Sue Desmond-Hellmann, the CEO of the $50 billion charity, said she would leave her post next year due to health and family issues, ushering in a new era at what has been viewed as the tech sector’s most successful giant charity. Desmond-Hellmann has served as Bill Gates’s senior-most aide for the last five years, overseeing the world’s largest foundation that dispenses about $5 billion a year in grants.

And so while Desmond-Hellmann has not been a household name, she held enormous influence across the globe, shaping everything from malaria programs in Africa to billionaires’ willingness to participate in the Gates-led Giving Pledge. The CEO of a megafoundation is the type of person who operates with little scrutiny or accountability but whose opinions can ricochet around the world and direct the flow of billions of dollars.
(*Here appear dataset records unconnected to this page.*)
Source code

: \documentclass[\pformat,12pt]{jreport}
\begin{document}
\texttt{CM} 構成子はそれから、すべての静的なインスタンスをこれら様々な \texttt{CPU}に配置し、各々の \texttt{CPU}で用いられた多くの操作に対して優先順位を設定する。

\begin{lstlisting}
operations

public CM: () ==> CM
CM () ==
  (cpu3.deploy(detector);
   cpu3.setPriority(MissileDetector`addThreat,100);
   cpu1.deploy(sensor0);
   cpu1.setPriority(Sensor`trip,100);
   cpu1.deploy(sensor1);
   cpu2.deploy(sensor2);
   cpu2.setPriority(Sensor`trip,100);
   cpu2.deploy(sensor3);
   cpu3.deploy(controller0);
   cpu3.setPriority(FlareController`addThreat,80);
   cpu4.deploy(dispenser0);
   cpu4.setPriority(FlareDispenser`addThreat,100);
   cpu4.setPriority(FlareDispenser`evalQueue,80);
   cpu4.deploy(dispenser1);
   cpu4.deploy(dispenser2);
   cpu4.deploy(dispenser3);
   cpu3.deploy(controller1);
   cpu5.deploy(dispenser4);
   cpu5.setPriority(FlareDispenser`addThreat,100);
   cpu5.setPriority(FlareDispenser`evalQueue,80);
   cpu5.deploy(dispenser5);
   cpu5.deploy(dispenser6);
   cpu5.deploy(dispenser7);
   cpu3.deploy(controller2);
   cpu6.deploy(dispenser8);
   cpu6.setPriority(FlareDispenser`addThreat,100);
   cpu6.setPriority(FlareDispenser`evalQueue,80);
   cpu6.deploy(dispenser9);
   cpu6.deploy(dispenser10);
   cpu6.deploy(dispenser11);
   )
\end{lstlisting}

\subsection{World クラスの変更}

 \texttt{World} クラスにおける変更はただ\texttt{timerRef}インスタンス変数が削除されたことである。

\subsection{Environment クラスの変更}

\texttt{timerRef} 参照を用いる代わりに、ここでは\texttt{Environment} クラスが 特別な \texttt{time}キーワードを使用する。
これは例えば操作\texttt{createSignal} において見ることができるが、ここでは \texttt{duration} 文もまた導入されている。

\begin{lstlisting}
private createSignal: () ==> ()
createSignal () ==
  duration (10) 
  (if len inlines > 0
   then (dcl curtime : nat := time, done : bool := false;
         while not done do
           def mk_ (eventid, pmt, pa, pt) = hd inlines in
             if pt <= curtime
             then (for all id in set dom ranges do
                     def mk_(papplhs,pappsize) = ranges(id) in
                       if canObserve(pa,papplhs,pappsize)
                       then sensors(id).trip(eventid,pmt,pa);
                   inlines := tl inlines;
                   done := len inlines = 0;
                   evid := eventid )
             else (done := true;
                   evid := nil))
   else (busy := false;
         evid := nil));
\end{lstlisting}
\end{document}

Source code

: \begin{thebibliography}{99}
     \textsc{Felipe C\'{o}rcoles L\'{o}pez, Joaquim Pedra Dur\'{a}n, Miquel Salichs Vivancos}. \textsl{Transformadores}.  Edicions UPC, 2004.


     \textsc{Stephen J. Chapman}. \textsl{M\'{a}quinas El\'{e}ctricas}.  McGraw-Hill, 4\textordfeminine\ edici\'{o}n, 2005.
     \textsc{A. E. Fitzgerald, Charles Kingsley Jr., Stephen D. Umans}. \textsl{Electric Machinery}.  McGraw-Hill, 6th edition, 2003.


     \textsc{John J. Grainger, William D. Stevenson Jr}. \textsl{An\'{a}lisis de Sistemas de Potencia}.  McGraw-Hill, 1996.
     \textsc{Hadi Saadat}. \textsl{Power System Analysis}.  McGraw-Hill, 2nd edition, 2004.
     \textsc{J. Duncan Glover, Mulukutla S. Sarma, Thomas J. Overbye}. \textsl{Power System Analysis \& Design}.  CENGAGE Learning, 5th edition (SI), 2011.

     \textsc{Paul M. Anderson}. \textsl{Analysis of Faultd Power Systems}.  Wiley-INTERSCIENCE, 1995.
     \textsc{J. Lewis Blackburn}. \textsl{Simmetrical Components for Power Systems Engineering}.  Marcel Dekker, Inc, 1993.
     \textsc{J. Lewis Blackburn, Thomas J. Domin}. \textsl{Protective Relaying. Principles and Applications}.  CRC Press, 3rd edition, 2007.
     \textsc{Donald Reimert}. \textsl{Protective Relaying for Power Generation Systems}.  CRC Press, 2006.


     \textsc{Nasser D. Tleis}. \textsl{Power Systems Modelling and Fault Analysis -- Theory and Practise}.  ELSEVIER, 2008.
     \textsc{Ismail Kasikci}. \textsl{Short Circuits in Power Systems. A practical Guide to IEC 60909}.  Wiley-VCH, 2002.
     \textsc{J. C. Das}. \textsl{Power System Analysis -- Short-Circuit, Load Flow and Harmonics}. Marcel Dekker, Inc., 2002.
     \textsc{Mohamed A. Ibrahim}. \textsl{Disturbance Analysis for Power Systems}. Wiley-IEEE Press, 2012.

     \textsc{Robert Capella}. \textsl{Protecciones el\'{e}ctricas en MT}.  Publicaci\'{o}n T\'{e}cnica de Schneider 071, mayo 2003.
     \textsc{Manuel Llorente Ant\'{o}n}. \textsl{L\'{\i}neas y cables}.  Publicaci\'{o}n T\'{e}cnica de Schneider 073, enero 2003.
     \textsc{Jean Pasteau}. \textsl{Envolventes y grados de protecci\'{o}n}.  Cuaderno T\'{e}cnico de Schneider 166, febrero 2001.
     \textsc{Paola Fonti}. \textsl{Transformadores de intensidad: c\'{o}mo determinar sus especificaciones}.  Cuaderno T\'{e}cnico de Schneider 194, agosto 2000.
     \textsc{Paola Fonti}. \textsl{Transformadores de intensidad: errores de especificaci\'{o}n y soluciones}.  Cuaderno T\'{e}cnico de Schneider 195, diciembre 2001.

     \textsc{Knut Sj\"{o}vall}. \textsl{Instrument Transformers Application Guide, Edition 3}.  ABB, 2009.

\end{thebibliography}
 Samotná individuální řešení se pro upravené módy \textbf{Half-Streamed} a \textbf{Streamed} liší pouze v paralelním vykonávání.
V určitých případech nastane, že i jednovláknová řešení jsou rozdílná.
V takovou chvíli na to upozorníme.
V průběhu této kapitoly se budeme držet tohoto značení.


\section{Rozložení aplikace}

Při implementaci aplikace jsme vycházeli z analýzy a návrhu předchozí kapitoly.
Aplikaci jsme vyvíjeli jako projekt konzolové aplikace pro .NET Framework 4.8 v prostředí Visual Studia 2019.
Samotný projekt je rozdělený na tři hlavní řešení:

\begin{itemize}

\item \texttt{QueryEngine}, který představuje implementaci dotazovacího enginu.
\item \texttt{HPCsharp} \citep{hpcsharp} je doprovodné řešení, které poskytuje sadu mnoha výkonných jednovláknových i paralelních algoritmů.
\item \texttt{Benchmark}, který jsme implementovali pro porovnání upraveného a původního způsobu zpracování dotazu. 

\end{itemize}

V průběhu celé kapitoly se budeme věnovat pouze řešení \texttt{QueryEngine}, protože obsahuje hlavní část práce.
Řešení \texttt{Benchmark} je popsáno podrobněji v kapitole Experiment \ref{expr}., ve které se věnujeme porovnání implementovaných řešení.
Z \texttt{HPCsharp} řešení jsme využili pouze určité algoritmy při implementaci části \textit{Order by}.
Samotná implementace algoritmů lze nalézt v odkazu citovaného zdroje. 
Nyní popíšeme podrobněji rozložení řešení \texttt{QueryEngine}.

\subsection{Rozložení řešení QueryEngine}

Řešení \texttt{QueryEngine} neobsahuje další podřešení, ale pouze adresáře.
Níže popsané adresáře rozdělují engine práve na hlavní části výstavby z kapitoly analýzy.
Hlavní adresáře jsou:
That’s especially true if you’re the head of the Gates Foundation, which has been called, correctly, the nerve center of Big Philanthropy. The Gates Foundation is a role model for many newly wealthy who dream of enormous influence after their business careers, as Gates has had. In the 20 years since they established their foundation, the Gateses and their other rich peer, Warren Buffett, have made it bigger in assets than the older, legacy philanthropies that are icons, those named after people like Ford, Rockefeller, or Carnegie.

That’s made Desmond-Hellmann herself a big deal. A doctor and former AIDS researcher who rose high in the leadership ranks at Genentech, she’s only the third CEO of the foundation in its history. As the head of the Gates Foundation — with an astounding 1,500 employees — Desmond-Hellmann had to deal with the blowback to their work on US education reform, a key priority for Gates. She eventually admitted in 2016 that the foundation had made some mistakes and that it was a “learning organization.”

Now, it appears health issues are causing her to step aside. Desmond-Hellmann also held power as a lead independent director on the board of Facebook, which she announced she was leaving this fall.

“This job requires a lot of commitment and a lot of energy, and for me making sure I stay healthy is more the goal,” she told the Wall Street Journal.

Her replacement at the Gates Foundation now becomes an important person to pay attention to, especially as criticism of philanthropy intensifies as a consequence of growing income inequality. Mark Suzman, who oversaw the Foundation’s advocacy work, now rises to the top job.